《梦旗红》 (4 / 6)
“此为何意?”特使愕然。
织女云梭轻抚镜缘:“君携标准而来,心中早有高低之秤。此镜名‘去秤镜’,专照评判者自身立场。”她指向镜中过渡带,“真正的遗产,恰在这非东非西、亦东亦西的融合地带。若强用一方标准丈量,犹如以裁衣尺量海浪波纹。”
特使团队中一年轻女士忽有所动。

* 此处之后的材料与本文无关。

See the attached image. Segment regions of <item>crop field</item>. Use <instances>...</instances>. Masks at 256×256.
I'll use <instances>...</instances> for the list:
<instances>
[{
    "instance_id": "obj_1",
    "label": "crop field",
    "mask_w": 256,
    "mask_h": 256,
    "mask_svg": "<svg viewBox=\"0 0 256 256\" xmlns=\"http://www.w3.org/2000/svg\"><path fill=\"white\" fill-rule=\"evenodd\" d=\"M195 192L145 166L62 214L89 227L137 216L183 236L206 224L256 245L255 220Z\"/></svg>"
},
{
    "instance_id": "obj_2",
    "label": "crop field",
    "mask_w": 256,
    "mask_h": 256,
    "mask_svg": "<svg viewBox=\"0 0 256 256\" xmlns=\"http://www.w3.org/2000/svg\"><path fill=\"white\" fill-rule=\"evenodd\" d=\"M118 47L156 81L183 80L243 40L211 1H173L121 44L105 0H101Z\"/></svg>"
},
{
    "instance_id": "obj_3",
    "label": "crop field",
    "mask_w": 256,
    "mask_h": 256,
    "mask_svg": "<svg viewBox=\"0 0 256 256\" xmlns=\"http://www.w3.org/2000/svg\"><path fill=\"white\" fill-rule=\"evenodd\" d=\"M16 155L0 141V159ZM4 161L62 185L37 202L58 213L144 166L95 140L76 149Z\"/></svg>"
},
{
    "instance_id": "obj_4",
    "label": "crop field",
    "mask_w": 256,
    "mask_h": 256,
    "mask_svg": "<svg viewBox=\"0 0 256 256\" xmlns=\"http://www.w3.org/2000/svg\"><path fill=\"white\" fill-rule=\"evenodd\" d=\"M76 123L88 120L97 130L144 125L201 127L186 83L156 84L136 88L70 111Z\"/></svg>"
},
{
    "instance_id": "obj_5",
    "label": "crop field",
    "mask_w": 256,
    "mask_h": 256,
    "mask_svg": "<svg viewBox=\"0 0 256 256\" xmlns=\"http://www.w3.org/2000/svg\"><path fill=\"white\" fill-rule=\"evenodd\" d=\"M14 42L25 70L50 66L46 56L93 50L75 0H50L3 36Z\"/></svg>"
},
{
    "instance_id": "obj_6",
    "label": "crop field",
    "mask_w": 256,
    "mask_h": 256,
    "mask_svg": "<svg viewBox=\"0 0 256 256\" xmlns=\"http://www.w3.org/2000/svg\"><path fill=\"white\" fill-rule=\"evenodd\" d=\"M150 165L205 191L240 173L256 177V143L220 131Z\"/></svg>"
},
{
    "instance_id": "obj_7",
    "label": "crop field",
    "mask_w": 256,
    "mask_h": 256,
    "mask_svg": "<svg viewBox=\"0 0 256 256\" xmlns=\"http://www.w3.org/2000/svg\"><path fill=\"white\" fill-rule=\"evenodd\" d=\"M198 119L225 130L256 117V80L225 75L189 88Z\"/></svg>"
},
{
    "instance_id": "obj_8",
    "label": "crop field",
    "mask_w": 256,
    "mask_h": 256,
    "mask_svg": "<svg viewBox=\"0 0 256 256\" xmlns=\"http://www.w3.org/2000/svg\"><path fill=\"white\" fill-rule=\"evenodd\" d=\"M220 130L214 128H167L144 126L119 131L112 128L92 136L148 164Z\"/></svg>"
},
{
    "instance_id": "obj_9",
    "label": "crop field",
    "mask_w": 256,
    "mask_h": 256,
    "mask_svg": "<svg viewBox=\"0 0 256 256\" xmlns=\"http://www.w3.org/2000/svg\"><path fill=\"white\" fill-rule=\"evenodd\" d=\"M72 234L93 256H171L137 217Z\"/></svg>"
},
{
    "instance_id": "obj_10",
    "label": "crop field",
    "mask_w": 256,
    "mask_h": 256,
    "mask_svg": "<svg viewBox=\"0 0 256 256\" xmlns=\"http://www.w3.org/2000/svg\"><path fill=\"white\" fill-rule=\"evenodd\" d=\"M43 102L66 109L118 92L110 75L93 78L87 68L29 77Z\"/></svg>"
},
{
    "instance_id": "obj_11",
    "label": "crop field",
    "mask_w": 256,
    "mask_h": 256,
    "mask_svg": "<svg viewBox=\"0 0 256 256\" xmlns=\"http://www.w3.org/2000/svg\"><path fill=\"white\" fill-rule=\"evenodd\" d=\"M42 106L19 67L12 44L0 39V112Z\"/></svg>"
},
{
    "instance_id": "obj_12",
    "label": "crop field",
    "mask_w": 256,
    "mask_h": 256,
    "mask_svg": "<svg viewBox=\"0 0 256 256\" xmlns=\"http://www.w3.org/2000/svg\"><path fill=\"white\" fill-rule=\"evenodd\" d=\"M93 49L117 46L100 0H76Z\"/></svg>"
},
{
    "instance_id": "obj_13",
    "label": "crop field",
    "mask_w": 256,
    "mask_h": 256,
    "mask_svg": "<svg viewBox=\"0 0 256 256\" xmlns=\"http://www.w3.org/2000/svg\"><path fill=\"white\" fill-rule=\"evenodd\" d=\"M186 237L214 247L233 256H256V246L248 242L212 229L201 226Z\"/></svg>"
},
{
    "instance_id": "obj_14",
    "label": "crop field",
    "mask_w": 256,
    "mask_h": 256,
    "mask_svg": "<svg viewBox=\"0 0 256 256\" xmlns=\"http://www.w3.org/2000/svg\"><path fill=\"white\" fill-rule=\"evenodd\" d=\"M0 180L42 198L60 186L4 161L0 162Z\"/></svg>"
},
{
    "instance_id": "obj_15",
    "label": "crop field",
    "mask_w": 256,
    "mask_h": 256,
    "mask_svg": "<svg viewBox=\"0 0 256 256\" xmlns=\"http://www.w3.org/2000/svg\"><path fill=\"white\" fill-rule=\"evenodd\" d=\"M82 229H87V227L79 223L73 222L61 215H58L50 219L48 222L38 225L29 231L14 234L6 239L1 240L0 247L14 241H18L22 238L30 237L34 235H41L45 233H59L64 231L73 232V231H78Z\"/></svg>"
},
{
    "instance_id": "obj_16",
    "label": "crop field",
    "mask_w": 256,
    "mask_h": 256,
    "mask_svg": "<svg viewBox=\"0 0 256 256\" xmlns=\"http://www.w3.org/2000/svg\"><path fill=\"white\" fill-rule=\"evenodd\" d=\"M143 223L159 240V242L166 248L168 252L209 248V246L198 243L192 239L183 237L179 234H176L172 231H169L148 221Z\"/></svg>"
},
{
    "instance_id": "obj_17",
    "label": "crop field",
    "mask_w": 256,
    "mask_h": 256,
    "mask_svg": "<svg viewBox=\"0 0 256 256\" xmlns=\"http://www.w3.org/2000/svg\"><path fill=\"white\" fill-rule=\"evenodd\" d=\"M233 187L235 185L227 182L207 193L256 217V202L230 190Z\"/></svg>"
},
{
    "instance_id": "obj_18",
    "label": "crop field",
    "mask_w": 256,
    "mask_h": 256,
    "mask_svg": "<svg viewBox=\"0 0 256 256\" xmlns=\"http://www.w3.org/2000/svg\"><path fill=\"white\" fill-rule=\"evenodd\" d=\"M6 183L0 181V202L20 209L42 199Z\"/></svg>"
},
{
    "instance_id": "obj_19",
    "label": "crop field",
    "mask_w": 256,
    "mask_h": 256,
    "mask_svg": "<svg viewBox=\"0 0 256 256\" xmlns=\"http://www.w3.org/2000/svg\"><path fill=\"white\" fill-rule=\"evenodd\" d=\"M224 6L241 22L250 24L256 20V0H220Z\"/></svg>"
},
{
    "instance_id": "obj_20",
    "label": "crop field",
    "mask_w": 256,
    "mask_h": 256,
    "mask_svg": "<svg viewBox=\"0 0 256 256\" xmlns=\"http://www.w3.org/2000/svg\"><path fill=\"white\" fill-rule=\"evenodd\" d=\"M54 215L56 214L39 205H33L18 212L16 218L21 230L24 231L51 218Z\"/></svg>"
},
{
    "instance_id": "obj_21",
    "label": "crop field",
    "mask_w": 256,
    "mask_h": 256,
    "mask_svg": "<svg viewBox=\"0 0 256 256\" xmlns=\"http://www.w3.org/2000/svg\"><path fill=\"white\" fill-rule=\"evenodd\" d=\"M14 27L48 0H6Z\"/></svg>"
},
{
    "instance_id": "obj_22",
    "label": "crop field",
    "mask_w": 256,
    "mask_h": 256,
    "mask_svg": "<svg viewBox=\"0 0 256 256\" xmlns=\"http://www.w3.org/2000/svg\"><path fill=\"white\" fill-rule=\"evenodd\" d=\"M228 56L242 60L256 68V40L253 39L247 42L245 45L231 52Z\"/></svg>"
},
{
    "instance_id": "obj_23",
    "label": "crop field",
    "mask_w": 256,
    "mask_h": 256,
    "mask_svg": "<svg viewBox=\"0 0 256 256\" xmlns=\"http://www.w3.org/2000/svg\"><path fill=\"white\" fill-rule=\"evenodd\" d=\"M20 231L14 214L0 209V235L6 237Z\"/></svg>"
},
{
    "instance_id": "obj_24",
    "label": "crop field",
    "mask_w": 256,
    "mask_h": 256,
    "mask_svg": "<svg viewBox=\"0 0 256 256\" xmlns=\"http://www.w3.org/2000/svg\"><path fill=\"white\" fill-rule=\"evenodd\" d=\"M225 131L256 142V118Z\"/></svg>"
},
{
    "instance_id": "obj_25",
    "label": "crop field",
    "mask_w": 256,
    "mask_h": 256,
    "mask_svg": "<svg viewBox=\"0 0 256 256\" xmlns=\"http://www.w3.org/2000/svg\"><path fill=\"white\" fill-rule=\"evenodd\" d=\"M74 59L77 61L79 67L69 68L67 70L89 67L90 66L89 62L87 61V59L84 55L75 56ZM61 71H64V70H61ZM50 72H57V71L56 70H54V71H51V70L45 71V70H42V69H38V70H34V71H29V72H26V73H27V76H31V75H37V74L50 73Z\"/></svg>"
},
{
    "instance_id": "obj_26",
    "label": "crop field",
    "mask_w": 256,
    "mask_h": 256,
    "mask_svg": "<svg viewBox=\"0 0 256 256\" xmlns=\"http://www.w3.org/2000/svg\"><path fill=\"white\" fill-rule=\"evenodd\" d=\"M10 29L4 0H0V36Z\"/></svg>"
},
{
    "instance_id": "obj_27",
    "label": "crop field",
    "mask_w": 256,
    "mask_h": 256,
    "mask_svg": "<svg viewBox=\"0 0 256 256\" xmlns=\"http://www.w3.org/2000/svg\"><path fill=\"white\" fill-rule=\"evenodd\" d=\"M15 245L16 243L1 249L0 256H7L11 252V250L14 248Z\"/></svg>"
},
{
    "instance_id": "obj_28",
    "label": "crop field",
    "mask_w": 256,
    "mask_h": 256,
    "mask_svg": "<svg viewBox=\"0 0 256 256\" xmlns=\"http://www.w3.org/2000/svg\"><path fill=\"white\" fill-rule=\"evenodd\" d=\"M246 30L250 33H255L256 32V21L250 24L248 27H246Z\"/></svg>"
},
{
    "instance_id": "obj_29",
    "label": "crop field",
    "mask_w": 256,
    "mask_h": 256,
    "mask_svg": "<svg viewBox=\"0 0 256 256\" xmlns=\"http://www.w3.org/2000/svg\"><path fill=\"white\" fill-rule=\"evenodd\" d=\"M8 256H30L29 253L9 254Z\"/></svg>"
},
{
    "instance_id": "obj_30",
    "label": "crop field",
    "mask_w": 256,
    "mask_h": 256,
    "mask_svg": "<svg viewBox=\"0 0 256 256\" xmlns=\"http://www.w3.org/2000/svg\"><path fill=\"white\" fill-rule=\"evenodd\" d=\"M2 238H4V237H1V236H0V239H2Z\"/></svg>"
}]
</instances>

她悄悄离队,绕至镜冢深处。在一面不起眼的小镜前,她看见镜像:左侧是维也纳金色大厅演奏莫扎特,右侧是苏州园林里昆曲《牡丹亭》,声波在镜中交汇处,竟化作可见的螺旋纹——正是DNA双螺旋结构。
她惊呼:“这不可能!音乐与生物结构怎会……”
不知何时,观寰台老者已立身后:“姑娘可知,昆曲水磨腔的声波频率,与某些蛋白质分子振动频率暗合?西方交响乐的谐波序列,亦可在叶脉分形中找到对应。天地大道,本在有无之间相通。”
第六章各从容处
特使团驻留七日,初时每日丈量、拍照、采样、访谈。至第三日,金丝眼镜特使的评估表边角,开始出现随手画的小图:将哥特式尖拱与佛塔檐角嫁接,给罗马柱雕上云纹。第五日,他竟向鲁衡请教铜镜铸造的火候。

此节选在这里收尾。